If you are on a detached head and you want to push to your remote branch

git push origin HEAD:name-of-your-branch

otherwise you can create a new branch and push to it ( it will be created automatically )

git branch new-branch-name
git push -u origin new-branch-name
34
votes

While all the answers here sort of answer the original question (how to push from a detached head without affecting other branches) all suggest creating a new branch.

Here's how to push to a new remote branch without creating a new local branch:

git checkout --detach # (or anything else that leaves you with a detached HEAD - guillotine anyone?)
[change stuff & commit]
git push origin HEAD:refs/heads/my-new-branch

Replace origin with the appropriate remote name (that you have write access to), and my-new-branch with whatever you want the new branch to be called.

Your commit(s) on HEAD will be pushed to a new branch named my-new-branch. 🎉

3
votes

git checkout

git checkout <commit_id>
git checkout -b <new branch> <commit_id>
git checkout HEAD~X // x is the number of commits t go back

This will checkout new branch pointing to the desired commit.
This command will checkout to a given commit.
At this point you can create a branch and start to work from this point on.

# Checkout a given commit. 
# Doing so will result in a `detached HEAD` which mean that the `HEAD`
# is not pointing to the latest so you will need to checkout branch
#in order to be able to update the code.
git checkout <commit-id>

# create a new branch forked to the given commit
git checkout -b <branch name>
2
votes

Note: making a branch before pushing is all the more recommended that git 2.11 or less used to segfault!

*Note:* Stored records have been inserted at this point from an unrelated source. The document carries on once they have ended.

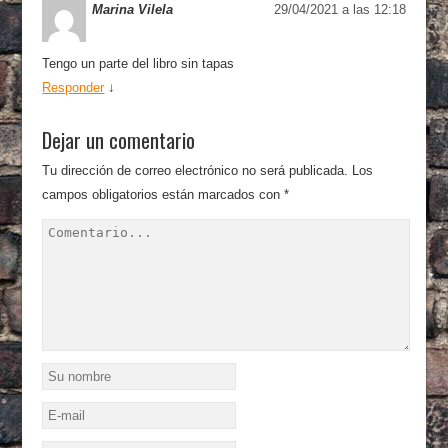
Marina Vilela
29/04/2021 a las 12:18
Tengo un parte del libro sin tapas
Responder
↓
Dejar un comentario
Tu dirección de correo electrónico no será publicada.
Los
campos obligatorios están marcados con
*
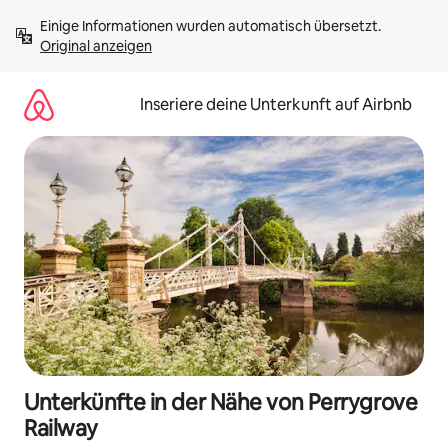
Zu
Einige Informationen wurden automatisch übersetzt. 
Inhalten
Original anzeigen
springen
Inseriere deine Unterkunft auf Airbnb
Unterkünfte in der Nähe von Perrygrove
Railway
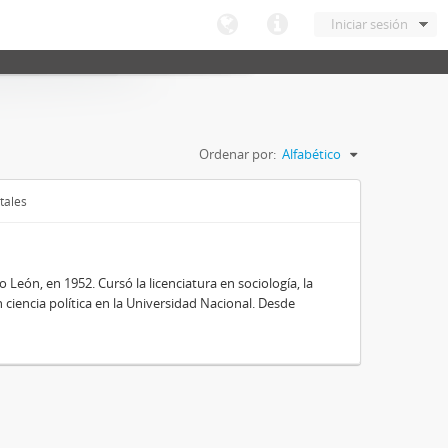
Iniciar sesión
Ordenar por:
Alfabético
tales
ón, en 1952. Cursó la licenciatura en sociología, la
ciencia política en la Universidad Nacional. Desde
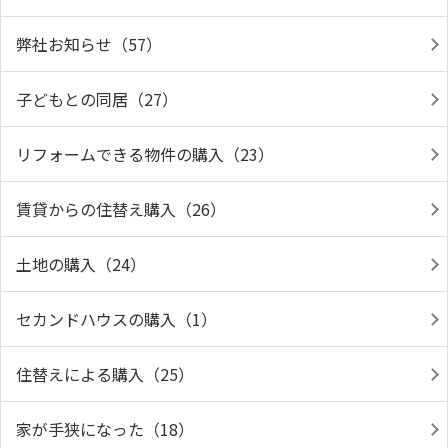
弊社お知らせ（57）
子どもとの同居（27）
リフォームできる物件の購入（23）
賃貸からの住替え購入（26）
土地の購入（24）
セカンドハウスの購入（1）
住替えによる購入（25）
家が手狭になった（18）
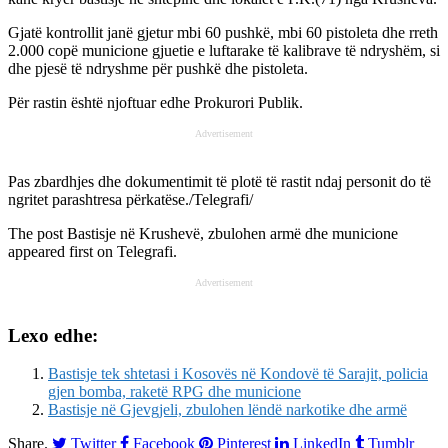
Gjatë kontrollit janë gjetur mbi 60 pushkë, mbi 60 pistoleta dhe rreth
2.000 copë municione gjuetie e luftarake të kalibrave të ndryshëm, si
dhe pjesë të ndryshme për pushkë dhe pistoleta.
Për rastin është njoftuar edhe Prokurori Publik.
Advertisement
Pas zbardhjes dhe dokumentimit të plotë të rastit ndaj personit do të
ngritet parashtresa përkatëse./Telegrafi/
The post
Bastisje në Krushevë, zbulohen armë dhe municione
appeared first on
Telegrafi
.
Advertisement
Lexo edhe:
Bastisje tek shtetasi i Kosovës në Kondovë të Sarajit, policia
gjen bomba, raketë RPG dhe municione
Bastisje në Gjevgjeli, zbulohen lëndë narkotike dhe armë
Share.
Twitter
Facebook
Pinterest
LinkedIn
Tumblr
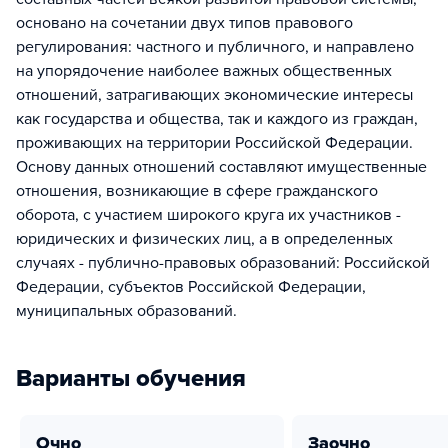
основано на сочетании двух типов правового
регулирования: частного и публичного, и направлено
на упорядочение наиболее важных общественных
отношений, затрагивающих экономические интересы
как государства и общества, так и каждого из граждан,
проживающих на территории Российской Федерации.
Основу данных отношений составляют имущественные
отношения, возникающие в сфере гражданского
оборота, с участием широкого круга их участников -
юридических и физических лиц, а в определенных
случаях - публично-правовых образований: Российской
Федерации, субъектов Российской Федерации,
муниципальных образований.
Варианты обучения
очно
заочно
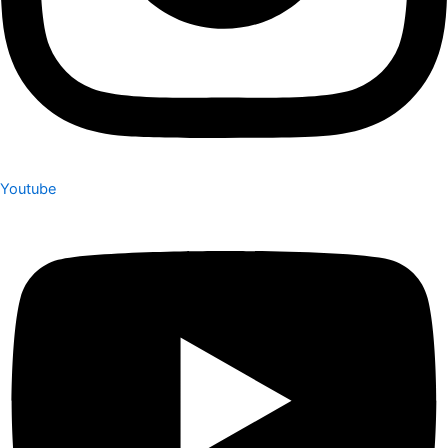
Youtube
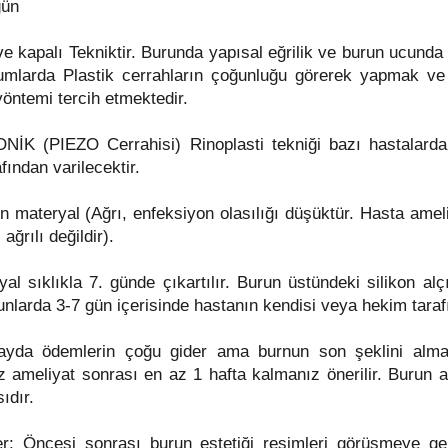
gün
e kapalı Tekniktir. Burunda yapısal eğrilik ve burun ucund
umlarda Plastik cerrahların çoğunluğu görerek yapmak ve y
yöntemi tercih etmektedir.
İK (PIEZO Cerrahisi) Rinoplasti tekniği bazı hastalarda 
fından varilecektir.
n materyal (Ağrı, enfeksiyon olasılığı düşüktür. Hasta ameli
ağrılı değildir).
yal sıklıkla 7. günde çıkartılır. Burun üstündeki silikon alç
unlarda 3-7 gün içerisinde hastanın kendisi veya hekim tarafı
ayda ödemlerin çoğu gider ama burnun son şeklini alması
z ameliyat sonrası en az 1 hafta kalmanız önerilir. Burun 
sıdır.
: Öncesi sonrası burun estetiği resimleri görüşmeye geld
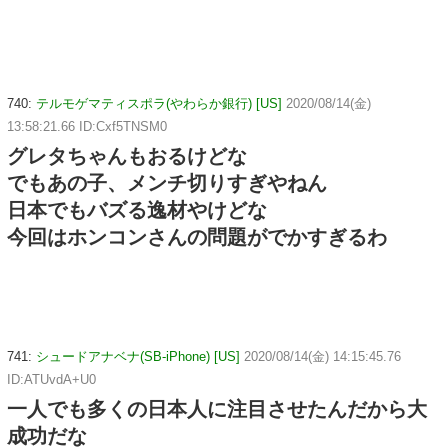
740:
テルモゲマティスポラ(やわらか銀行) [US]
2020/08/14(金)
13:58:21.66 ID:Cxf5TNSM0
グレタちゃんもおるけどな
でもあの子、メンチ切りすぎやねん
日本でもバズる逸材やけどな
今回はホンコンさんの問題がでかすぎるわ
741:
シュードアナベナ(SB-iPhone) [US]
2020/08/14(金) 14:15:45.76
ID:ATUvdA+U0
一人でも多くの日本人に注目させたんだから大
成功だな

This won't be the case with Git 2.12+ (Q1 2017)

See commit b10731f (07 Jan 2017) by Kyle Meyer (kyleam).
(Merged by Junio C Hamano -- gitster -- in commit b85f79c, 18 Jan 2017)

branch_get_push: do not segfault when HEAD is detached

"git <cmd> @{push}" on a detached HEAD used to segfault; it has been corrected to error out with a message.

The error now will be:

HEAD does not point to a branch

With Git 2.12 or more, you can then push your detached HEAD to a remote branch, as shown in Matt's answer.

0
votes

Create a new branch for that commit and checkout to it: git checkout -b <branch-name> <commit-hash>. Now you can push your changes to the new branch: git push origin <branch-name>

In case you need to clean up your other branch from leftover commits be sure to run git reset --hard <branch-name>.